Segment Start: SUPPLIED PASSAGE

NoClassDefFoundError for DigestUtils

How does this happen?

vassalengine.org/tracker/sho … i?id=13194

We’ve been getting reports of this problem intermittently as far back as 3.2.2. I thought it was something odd about people’s Java installations, but we’ve also gotten a few of these now since 3.3.0 with Java that we’ve bundled ourselves.

The appearance is that Java’s class loader is failing to find org.apache.commons.codec.digest.DigestUtils, which is strange because that’s in the commons-codec JAR we distribute, and this has to be working for the vast majority of users, otherwise we’d be getting loads of reports rather than one every so often. So… what’s going on here?

People playing modules which roll their own Random implementation compiled under Java 1.2 have whole other issues.

  private static final int[] MAGIC = new int[]{0, -1727483681};
  private static final int MAGIC_FACTOR1 = 1812433253;
  private static final int MAGIC_FACTOR2 = 1664525;
  private static final int MAGIC_FACTOR3 = 1566083941;
  private static final int MAGIC_MASK1 = -1658038656;
  private static final int MAGIC_MASK2 = -272236544;
  private static final int MAGIC_SEED = 19650218;
  private static final long DEFAULT_SEED = 5489L;

It’s magic :smiley:

Most efficient way to solve this is probably to get remote access to the user’s PC and properly install Vassal for them.

Segment End: SUPPLIED PASSAGE
Segment Start: DATA SHOWN

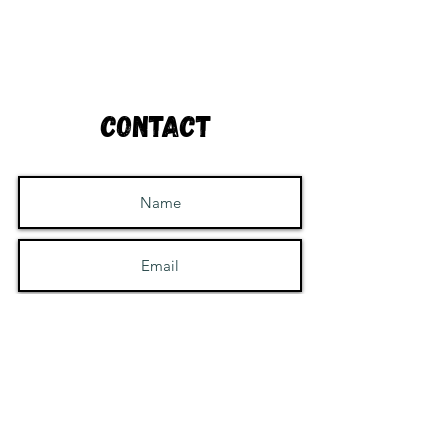
Contact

Segment End: DATA SHOWN

### [ACTIONS TO TAKE]
1. Using the DigestUtils thread, decide whether each statement agrees with it, giving yes or no plus the deciding words quoted from the thread: (a) Reports of the error first came in with version 3.3.0. (b) DigestUtils is in the commons-codec JAR that is distributed. (c) MAGIC_SEED is set to 5489.
2. Name every constant declared as private static final in the code shown in the DigestUtils thread.
3. Please pick up the DigestUtils thread after its final sentence and carry it forward.
The listing plays no part in this.

### [ANSWERS GIVEN]
1.
(a) No: "We’ve been getting reports of this problem intermittently as far back as 3.2.2."
(b) Yes: "that’s in the commons-codec JAR we distribute"
(c) No: "private static final int MAGIC_SEED = 19650218;"

2. MAGIC, MAGIC_FACTOR1, MAGIC_FACTOR2, MAGIC_FACTOR3, MAGIC_MASK1, MAGIC_MASK2, MAGIC_SEED, DEFAULT_SEED

3.
And if passing around Java 1.2-compiled custom Random implementations among module developers is a thing, we should definitely put a stop to this. No wonder players are complaining about bad dice results.

Thus spake Flint1b:

Most efficient way to solve this is probably to get remote access to the
user’s PC and properly install Vassal for them.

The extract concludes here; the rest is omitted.